----- MATERIAL PROVIDED
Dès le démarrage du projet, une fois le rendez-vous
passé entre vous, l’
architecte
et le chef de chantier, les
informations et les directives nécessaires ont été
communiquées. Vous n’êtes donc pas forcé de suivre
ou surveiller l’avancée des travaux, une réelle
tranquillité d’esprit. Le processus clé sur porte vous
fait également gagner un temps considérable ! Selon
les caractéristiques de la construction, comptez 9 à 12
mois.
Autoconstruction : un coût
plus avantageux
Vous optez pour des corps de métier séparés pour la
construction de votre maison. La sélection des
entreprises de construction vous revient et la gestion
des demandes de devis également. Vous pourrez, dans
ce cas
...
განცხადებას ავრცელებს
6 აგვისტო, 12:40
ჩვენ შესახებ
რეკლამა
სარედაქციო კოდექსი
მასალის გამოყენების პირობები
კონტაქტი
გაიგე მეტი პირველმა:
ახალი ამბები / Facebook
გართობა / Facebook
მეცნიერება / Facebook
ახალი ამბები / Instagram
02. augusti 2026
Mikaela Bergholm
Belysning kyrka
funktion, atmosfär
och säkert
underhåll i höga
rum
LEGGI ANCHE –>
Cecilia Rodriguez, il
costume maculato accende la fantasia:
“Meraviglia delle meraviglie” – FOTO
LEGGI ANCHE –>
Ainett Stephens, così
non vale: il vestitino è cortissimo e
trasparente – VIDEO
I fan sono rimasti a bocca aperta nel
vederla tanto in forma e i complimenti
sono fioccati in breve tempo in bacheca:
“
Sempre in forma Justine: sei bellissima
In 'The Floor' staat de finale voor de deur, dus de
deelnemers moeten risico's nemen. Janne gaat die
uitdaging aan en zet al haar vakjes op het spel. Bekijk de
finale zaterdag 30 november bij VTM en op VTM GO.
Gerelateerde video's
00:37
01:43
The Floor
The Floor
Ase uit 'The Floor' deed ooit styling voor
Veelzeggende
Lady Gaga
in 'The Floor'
----------
● TASK DETAILS
In the lines above, locate the string "également". Copy every line where it occurs.

● FINAL ANSWER
fait également gagner un temps considérable ! Selon
des demandes de devis également. Vous pourrez, dans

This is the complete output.